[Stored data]
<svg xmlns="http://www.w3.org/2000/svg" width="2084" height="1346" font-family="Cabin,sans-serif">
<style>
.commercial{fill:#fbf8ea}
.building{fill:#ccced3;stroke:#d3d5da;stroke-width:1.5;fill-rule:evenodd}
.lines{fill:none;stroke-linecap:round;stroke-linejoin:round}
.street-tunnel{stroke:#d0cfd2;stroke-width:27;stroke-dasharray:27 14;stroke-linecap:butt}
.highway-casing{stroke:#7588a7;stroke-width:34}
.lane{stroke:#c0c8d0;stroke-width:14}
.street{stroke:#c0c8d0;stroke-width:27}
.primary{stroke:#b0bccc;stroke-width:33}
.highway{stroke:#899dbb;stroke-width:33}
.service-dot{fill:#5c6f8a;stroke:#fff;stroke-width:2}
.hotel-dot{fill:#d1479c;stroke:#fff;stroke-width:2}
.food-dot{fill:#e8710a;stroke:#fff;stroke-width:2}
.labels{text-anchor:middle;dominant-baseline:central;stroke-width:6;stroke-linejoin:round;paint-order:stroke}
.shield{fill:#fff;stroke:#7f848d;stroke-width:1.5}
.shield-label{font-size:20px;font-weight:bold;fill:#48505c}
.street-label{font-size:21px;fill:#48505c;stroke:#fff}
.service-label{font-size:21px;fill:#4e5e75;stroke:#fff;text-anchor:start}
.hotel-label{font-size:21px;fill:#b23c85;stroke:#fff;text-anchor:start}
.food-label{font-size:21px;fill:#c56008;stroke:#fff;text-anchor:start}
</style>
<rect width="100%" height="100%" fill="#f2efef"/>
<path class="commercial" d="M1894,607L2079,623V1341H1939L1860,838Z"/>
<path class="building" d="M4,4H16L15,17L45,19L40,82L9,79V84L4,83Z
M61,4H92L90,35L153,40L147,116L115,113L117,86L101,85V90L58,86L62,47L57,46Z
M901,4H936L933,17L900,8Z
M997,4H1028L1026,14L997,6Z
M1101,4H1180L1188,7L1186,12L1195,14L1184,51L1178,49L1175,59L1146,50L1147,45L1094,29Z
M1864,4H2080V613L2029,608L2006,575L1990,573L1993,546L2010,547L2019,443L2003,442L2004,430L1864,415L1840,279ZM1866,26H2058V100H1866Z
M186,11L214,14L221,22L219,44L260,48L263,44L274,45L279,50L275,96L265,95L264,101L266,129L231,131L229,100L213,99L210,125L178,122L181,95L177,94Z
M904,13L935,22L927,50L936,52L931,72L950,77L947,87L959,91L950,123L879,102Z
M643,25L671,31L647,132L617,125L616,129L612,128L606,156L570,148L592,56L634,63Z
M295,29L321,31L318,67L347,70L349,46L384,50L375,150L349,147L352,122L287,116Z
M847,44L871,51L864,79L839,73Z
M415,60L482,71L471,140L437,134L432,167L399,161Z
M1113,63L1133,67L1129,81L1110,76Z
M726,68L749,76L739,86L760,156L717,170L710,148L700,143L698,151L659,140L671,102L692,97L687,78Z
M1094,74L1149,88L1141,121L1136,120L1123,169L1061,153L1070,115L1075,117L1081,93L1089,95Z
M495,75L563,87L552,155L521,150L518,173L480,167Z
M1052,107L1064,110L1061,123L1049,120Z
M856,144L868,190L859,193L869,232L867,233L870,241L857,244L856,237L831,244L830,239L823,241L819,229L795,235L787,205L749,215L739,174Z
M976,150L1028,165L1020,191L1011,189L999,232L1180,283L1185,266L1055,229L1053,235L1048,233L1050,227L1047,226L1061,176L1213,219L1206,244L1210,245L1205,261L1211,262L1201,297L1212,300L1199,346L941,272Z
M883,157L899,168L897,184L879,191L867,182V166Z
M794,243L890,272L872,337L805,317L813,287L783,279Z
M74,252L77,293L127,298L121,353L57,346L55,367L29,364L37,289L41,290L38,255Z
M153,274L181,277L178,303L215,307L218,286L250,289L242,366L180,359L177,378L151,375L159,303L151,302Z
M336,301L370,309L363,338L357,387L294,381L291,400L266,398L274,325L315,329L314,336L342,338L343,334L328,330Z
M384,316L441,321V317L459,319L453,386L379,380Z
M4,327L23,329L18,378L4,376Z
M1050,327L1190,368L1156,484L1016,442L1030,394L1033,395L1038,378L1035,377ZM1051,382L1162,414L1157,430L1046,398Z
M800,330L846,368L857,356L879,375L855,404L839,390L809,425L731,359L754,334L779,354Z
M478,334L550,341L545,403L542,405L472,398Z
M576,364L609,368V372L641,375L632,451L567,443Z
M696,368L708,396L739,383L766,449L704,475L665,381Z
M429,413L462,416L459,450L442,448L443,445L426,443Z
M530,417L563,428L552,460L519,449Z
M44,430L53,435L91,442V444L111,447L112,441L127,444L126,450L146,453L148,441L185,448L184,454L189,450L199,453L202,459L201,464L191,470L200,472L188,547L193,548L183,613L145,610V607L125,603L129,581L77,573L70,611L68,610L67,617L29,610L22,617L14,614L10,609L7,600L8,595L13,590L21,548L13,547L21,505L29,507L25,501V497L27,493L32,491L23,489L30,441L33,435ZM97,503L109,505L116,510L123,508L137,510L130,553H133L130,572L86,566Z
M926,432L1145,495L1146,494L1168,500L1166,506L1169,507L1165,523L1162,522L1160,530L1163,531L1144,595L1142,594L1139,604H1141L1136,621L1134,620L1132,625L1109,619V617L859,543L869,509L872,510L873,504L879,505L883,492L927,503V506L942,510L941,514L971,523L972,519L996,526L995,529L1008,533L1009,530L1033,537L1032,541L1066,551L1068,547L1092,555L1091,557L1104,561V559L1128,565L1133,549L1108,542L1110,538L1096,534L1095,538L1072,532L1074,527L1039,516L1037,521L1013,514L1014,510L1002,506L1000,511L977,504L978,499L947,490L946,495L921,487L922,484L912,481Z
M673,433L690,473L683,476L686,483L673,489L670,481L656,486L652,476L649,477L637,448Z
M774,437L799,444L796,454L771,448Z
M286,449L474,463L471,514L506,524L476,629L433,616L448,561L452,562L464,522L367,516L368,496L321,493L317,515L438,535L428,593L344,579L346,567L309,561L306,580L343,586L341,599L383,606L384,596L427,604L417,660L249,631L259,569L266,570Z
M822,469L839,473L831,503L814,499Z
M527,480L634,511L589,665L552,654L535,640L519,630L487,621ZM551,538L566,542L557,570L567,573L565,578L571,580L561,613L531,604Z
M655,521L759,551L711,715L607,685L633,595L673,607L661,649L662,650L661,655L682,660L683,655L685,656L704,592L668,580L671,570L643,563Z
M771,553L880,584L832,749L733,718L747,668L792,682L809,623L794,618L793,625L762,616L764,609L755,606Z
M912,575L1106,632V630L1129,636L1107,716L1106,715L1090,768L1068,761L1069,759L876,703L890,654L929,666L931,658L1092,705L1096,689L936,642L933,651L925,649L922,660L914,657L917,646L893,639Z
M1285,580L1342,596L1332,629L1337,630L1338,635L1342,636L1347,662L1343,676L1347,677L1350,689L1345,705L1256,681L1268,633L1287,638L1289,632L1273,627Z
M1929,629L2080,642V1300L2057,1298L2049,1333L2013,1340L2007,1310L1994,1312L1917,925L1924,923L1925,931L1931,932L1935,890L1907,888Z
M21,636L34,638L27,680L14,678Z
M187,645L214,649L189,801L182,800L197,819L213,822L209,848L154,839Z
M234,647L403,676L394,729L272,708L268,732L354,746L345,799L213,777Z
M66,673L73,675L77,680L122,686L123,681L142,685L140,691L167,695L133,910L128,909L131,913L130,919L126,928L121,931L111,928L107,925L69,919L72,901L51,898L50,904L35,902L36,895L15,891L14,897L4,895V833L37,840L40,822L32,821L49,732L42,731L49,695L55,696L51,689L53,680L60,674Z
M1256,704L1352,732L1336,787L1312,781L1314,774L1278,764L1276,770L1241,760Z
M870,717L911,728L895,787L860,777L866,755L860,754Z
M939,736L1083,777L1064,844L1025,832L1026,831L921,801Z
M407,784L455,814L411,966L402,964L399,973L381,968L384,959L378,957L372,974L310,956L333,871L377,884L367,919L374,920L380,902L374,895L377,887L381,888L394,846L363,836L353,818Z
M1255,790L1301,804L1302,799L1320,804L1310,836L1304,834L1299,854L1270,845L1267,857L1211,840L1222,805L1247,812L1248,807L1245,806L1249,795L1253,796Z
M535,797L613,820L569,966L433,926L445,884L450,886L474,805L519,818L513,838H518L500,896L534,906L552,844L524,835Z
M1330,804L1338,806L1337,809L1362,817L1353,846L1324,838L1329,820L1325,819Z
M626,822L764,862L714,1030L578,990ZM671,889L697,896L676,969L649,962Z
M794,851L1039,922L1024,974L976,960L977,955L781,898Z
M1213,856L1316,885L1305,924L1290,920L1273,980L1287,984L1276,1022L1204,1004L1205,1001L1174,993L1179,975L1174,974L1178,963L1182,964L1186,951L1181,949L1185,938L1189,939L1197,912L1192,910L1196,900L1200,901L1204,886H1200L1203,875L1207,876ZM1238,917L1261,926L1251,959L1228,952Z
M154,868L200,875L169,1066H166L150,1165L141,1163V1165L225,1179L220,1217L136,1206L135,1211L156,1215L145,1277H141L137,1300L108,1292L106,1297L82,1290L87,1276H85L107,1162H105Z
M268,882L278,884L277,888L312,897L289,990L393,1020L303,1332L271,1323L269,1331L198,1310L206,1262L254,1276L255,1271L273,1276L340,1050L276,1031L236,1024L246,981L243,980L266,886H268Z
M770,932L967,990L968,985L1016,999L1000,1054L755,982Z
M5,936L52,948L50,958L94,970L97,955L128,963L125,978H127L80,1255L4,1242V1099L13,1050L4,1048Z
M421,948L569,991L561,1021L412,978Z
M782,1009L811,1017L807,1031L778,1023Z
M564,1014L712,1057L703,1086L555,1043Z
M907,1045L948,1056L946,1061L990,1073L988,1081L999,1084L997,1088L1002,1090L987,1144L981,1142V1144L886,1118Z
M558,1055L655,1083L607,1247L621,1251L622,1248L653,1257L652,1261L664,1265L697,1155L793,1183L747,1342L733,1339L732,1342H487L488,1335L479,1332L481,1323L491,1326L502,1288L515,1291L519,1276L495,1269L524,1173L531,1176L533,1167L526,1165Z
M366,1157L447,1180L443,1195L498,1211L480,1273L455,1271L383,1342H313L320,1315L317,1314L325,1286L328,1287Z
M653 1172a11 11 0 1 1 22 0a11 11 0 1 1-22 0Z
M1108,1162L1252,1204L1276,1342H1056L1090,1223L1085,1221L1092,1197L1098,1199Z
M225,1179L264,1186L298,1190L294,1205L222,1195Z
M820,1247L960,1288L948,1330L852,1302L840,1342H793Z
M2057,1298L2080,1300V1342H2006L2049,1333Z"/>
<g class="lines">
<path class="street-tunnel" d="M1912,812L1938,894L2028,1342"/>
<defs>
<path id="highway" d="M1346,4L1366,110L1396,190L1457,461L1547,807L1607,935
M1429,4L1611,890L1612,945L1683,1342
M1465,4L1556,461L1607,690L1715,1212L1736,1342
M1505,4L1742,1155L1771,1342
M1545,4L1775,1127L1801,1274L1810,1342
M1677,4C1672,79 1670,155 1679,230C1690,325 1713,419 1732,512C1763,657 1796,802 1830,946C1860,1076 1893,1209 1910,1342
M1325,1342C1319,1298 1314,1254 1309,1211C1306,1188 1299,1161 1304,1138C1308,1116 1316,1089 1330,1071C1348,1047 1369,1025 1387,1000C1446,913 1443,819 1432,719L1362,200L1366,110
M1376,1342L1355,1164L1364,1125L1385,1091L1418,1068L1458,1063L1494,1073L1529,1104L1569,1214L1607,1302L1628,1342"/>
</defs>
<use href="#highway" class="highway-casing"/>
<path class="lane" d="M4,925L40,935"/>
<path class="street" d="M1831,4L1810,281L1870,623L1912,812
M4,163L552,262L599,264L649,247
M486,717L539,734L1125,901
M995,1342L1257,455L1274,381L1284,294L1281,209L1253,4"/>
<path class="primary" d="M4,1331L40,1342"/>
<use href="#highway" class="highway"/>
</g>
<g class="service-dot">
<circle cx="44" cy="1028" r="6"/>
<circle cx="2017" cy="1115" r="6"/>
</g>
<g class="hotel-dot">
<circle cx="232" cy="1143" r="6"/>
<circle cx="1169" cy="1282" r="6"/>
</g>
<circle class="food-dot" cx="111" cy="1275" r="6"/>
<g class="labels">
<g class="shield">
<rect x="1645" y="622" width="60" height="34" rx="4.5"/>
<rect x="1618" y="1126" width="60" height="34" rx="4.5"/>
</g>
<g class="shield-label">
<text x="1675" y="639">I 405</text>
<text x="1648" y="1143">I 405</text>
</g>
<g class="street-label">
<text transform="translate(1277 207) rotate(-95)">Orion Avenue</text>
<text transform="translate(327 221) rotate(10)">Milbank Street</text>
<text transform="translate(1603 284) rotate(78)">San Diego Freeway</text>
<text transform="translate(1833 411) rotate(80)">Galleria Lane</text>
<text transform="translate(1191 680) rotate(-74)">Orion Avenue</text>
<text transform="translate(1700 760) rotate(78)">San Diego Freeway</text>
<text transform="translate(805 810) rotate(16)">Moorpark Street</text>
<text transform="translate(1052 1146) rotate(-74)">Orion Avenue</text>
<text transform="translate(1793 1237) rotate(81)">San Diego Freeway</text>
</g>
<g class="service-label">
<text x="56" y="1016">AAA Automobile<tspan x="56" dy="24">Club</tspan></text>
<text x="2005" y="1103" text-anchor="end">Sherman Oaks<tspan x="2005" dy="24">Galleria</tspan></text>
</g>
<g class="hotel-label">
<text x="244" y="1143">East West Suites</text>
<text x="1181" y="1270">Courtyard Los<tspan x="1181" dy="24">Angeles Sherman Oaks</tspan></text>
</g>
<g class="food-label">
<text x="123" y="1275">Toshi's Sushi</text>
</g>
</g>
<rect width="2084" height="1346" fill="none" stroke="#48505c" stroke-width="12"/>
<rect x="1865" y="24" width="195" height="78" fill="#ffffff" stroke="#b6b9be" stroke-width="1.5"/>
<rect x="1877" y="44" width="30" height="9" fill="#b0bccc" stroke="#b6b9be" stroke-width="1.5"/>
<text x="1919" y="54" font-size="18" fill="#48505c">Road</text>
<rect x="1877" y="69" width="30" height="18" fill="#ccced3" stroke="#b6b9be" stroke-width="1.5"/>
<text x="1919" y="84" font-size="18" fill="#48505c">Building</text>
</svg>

> **WHAT YOU NEED TO DO**
Determine the number of lines above that include the word "casing"; the reply is that number only.

> **COMPLETED EXERCISE**
2